Discurso durante a 105ª Sessão Deliberativa Ordinária, no Senado Federal

Alerta para os problemas enfrentados pelas reservas indígenas em Mato Grosso do Sul. (como Líder)

Autor
Juvêncio da Fonseca (PDT - Partido Democrático Trabalhista/MS)
Nome completo: Juvêncio Cesar da Fonseca
Casa
Senado Federal
Tipo
Discurso
Resumo por assunto
POLITICA INDIGENISTA. POLITICA FUNDIARIA.:
  • Alerta para os problemas enfrentados pelas reservas indígenas em Mato Grosso do Sul. (como Líder)
Aparteantes
Augusto Botelho, Mozarildo Cavalcanti, Osmar Dias.
Publicação
Publicação no DSF de 07/07/2005 - Página 22347
Assunto
Outros > POLITICA INDIGENISTA. POLITICA FUNDIARIA.
Indexação
  • GRAVIDADE, VIOLENCIA, CONFLITO, INDIO, COLONO, ESTADO DO MATO GROSSO DO SUL (MS), LEITURA, TRECHO, NOTICIARIO.
  • DENUNCIA, INFERIORIDADE, EXTENSÃO, TERRAS INDIGENAS, ESTADO DO MATO GROSSO DO SUL (MS), SUPERIORIDADE, POPULAÇÃO, CRITICA, ATUAÇÃO, FUNDAÇÃO NACIONAL DO INDIO (FUNAI), ORGANIZAÇÃO NÃO-GOVERNAMENTAL (ONG), INCENTIVO, INVASÃO, PROPRIEDADE PRODUTIVA.
  • PROTESTO, OBSTRUÇÃO PARLAMENTAR, BANCADA, GOVERNO, PROPOSTA, EMENDA CONSTITUCIONAL, AUTORIA, ORADOR, AUTORIZAÇÃO, DESAPROPRIAÇÃO, PROPRIEDADE RURAL, OBJETIVO, EXPANSÃO, RESERVA INDIGENA, DENUNCIA, NEGLIGENCIA, GOVERNO FEDERAL, SOLUÇÃO, LITIGIO, TERRAS, ATUAÇÃO, MINISTERIO DA JUSTIÇA (MJ), PRESIDENTE DA REPUBLICA, INCONSTITUCIONALIDADE, CONFISCO, AREA.
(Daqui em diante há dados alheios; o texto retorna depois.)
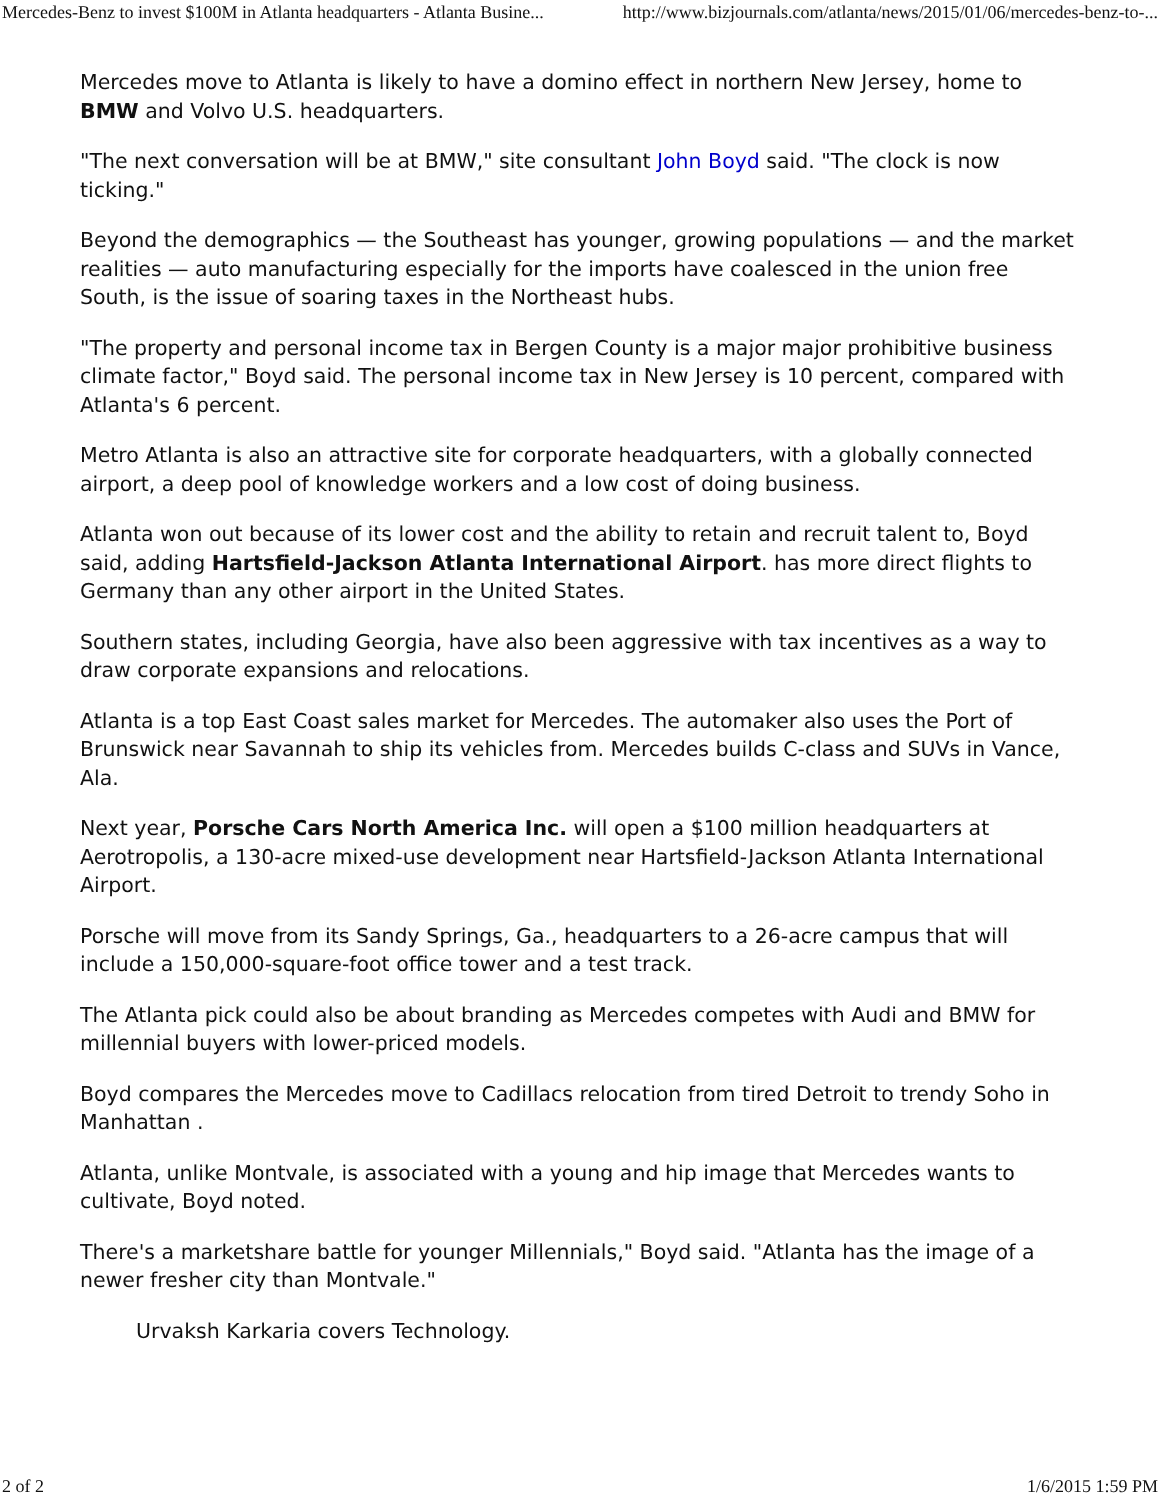Mercedes-Benz to invest $100M in Atlanta headquarters - Atlanta Busine... http://www.bizjournals.com/atlanta/news/2015/01/06/mercedes-benz-to-...
Mercedes move to Atlanta is likely to have a domino effect in northern New Jersey, home to BMW and Volvo U.S. headquarters.
"The next conversation will be at BMW," site consultant John Boyd said. "The clock is now ticking."
Beyond the demographics — the Southeast has younger, growing populations — and the market realities — auto manufacturing especially for the imports have coalesced in the union free South, is the issue of soaring taxes in the Northeast hubs.
"The property and personal income tax in Bergen County is a major major prohibitive business climate factor," Boyd said. The personal income tax in New Jersey is 10 percent, compared with Atlanta's 6 percent.
Metro Atlanta is also an attractive site for corporate headquarters, with a globally connected airport, a deep pool of knowledge workers and a low cost of doing business.
Atlanta won out because of its lower cost and the ability to retain and recruit talent to, Boyd said, adding Hartsfield-Jackson Atlanta International Airport. has more direct flights to Germany than any other airport in the United States.
Southern states, including Georgia, have also been aggressive with tax incentives as a way to draw corporate expansions and relocations.
Atlanta is a top East Coast sales market for Mercedes. The automaker also uses the Port of Brunswick near Savannah to ship its vehicles from. Mercedes builds C-class and SUVs in Vance, Ala.
Next year, Porsche Cars North America Inc. will open a $100 million headquarters at Aerotropolis, a 130-acre mixed-use development near Hartsfield-Jackson Atlanta International Airport.
Porsche will move from its Sandy Springs, Ga., headquarters to a 26-acre campus that will include a 150,000-square-foot office tower and a test track.
The Atlanta pick could also be about branding as Mercedes competes with Audi and BMW for millennial buyers with lower-priced models.
Boyd compares the Mercedes move to Cadillacs relocation from tired Detroit to trendy Soho in Manhattan .
Atlanta, unlike Montvale, is associated with a young and hip image that Mercedes wants to cultivate, Boyd noted.
There's a marketshare battle for younger Millennials," Boyd said. "Atlanta has the image of a newer fresher city than Montvale."
Urvaksh Karkaria covers Technology.
2 of 2 1/6/2015 1:59 PM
O SR. JUVÊNCIO DA FONSECA (PDT - MS. Como Líder. Sem revisão do orador.) - Sr. Presidente, Srªs e Srs. Senadores, Senador Mozarildo, parece até uma sina estar sempre nesta tribuna, falando da questão indígena e, principalmente, da questão indígena de Mato Grosso do Sul. Vou repetir aquilo que sempre falei desta tribuna: há muita gente falando no indígena, e muita gente que fala explorando o indígena.

No meu Estado, Mato Grosso do Sul, a questão indígena é diferente da existente na Região Norte, porque nesta, no Amazonas, o indígena precisa da demarcação da área já existente. São milhões de hectares para poucos índios. No Mato Grosso do Sul, a questão fundiária é grave. As aldeias estão confinadas. Volto a repetir: campos de concentração de índios!

Essa situação não pode continuar. Estou hoje aqui para dizer aos meus Pares que, se continuar a situação como está, com a ausência da União na questão de Mato Grosso do Sul, haverá, dentro em breve, derramamento de sangue, violência - como se ainda não estivessem acontecendo essas violências e essas mortes.

Há duas ou três semanas, numa invasão indígena, morreu um índio, e cinco ficaram feridos.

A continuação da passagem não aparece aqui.